Не прошло и недели, как начались перебои с едой. Воспитатели и доктора ходили с серыми лицами и разговаривали вполголоса — они-то знали, что в лагере уже вовсю гуляет болезнь. А детям всё было ничего — только ныли оттого, что приходится сидеть в четырёх стенах.
Хан давно понял, что оставаться в лагере нельзя. Сколько ни прячься по корпусам, а рано или поздно болезнь всё равно проберётся внутрь. И тогда — при созданной скученности организмов — все вымрут в несколько дней. А Хан вымирать не собирался.
Он давно уже подводил пацанов постарше к мысли, что из лагеря нужно уходить. Забирать оружие и уходить. И создавать свою коммуну, в стороне от людей. Переждать, никого не подпуская к себе снаружи, пока болезнь успокоится, сдохнет с последним носителем, и тогда начать строить свою, новую, жизнь — вольную, удалую, без контроля и давления со стороны этих.
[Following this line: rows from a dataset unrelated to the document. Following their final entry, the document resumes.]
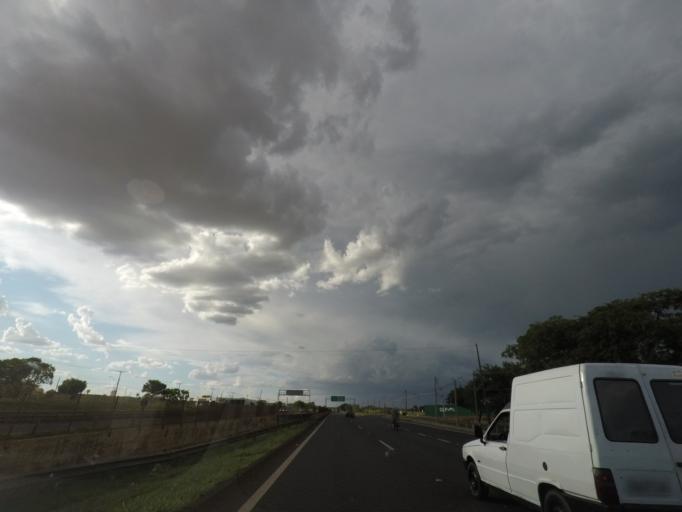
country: BR
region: Sao Paulo
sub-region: Ribeirao Preto
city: Ribeirao Preto
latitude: -21.1231
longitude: -47.7727
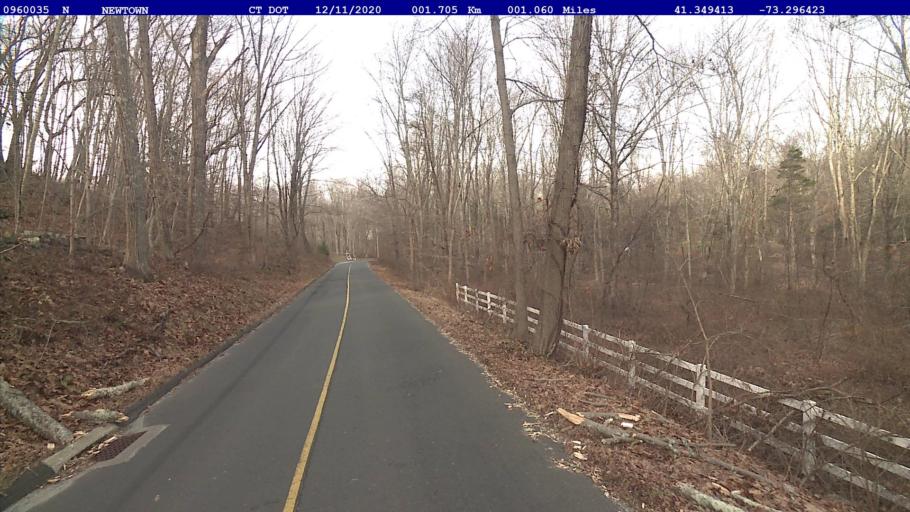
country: US
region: Connecticut
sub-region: Fairfield County
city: Newtown
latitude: 41.3494
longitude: -73.2964
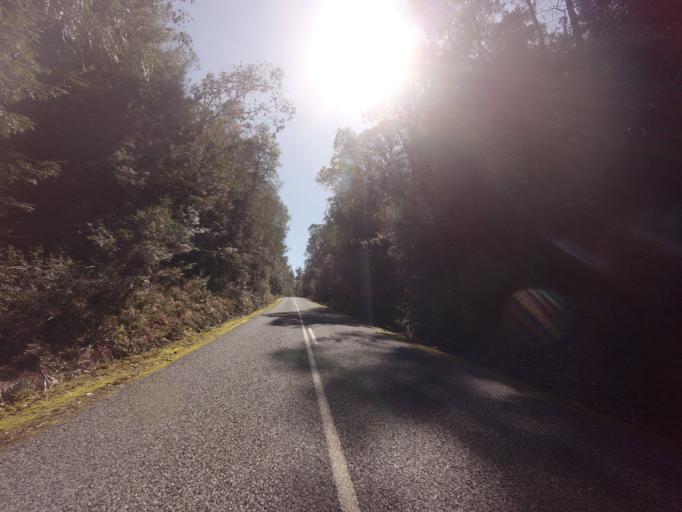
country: AU
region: Tasmania
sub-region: Derwent Valley
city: New Norfolk
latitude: -42.7476
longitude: 146.4135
Когда, в первых числах июня, полыхнул красным один из корпусов и в четыре дня опустел, а всех его обитателей вынесли в «морг», когда подожгли опустевший заражённый корпус, и отблески пожарища не давали спать всю ночь, подростки посерьёзнели и, кажется, окончательно созрели для того, чтобы понять Хана.
Потом был ещё корпус. И ещё…
А потом, рано утром, в пятом часу, Хан подошёл к спящей воспитательнице и одним движением сломал ей шею. С десятком самых отчаянных и спортивных, он захватил КПП, где беззаботно отсыпали своё дежурство трое ментов. Появилось первое оружие.